The Union government's newly launched Rs 1000-crore Hariyali (greenery) programme is one of the biggest rainwater harvesting projects ever to be conceived in India. "The scheme has the dual objective of tackling water scarcity problems as well as augmenting the resources of panchayats in an attempt to strengthen them," says Union minister for rural development, Shanta Kumar.
State-level bodies will provide technical assistance for rainwater harvesting and other conservation measures. The water thus conserved will be used for fisheries development, irrigation, horticulture and allied projects. Local panchayats are expected to benefit from water user charges and sales proceeds from the development activities. Monitoring committees headed by elected mps will keep tabs on the various development schemes in each of the 500-plus districts.
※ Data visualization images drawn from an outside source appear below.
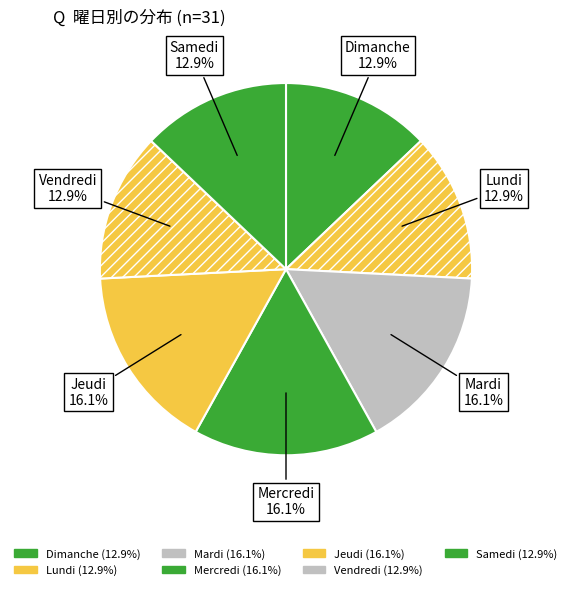

To the nearest percent, what percentage of the pie is Jeudi?

16%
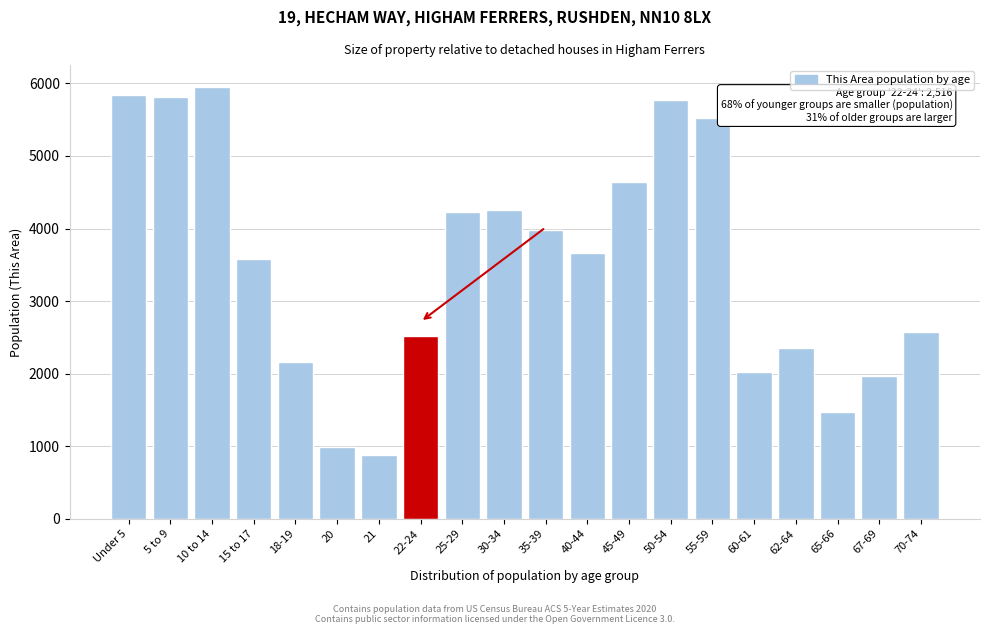

What is the label of the 4th bar from the right?

62-64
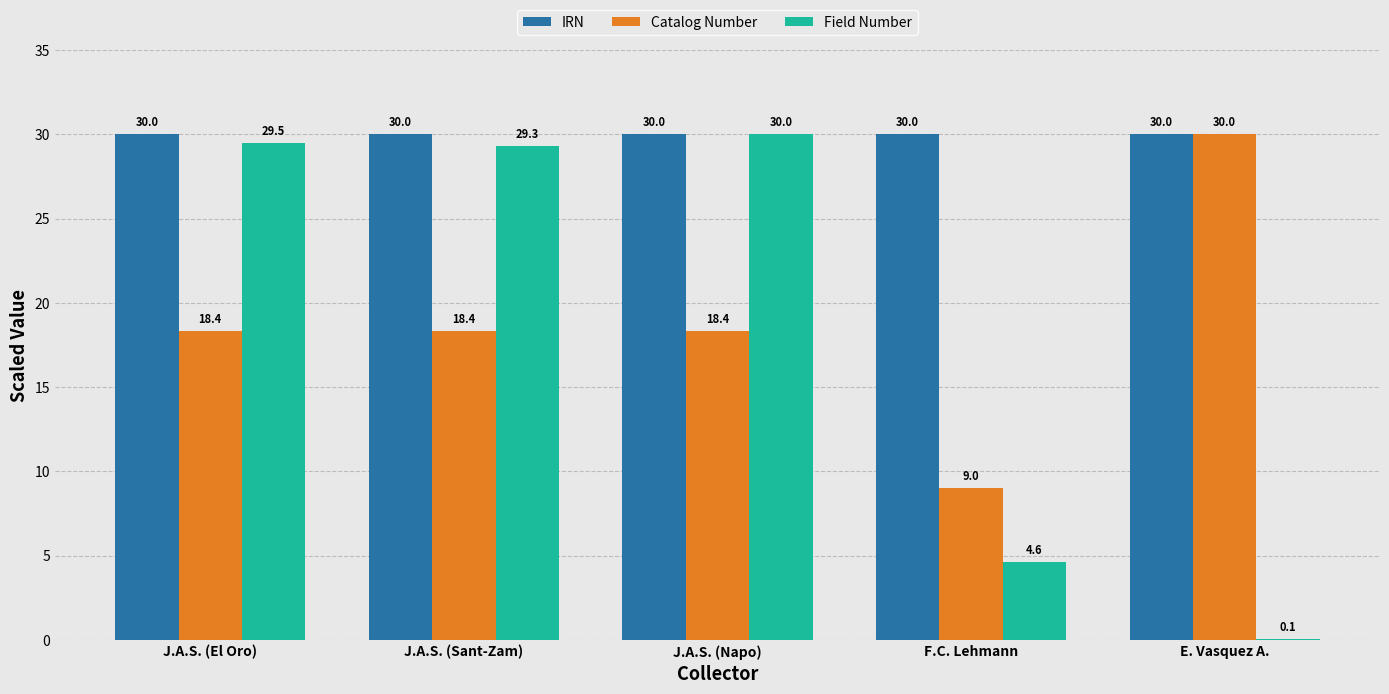

What value does the Catalog Number series have at J.A.S. (Napo)?

18.4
While inaugurating the scheme, Prime Minister Atal Bihari Vajpayee quipped: "It should not be a pipedream." But Sudhirendar Sharma, a water expert attached to the New Delhi-based Ecological Foundation, thinks this is exactly what might happen: "Given the dismal record of current watershed projects, the scheme might indeed turn out to be a pipedream. According to the latest statistics, about 15,000 habitations in the country are without any source of potable water; some 200,000 villages only partially covered by drinking water schemes and 217,000 villages have reported problems with water quality."
The Centre will contribute 90 per cent of the funds and states the remaining 10 per cent. But analysts feel that given the dire financial status the states are in, quite a few states might have problems coughing up even this amount.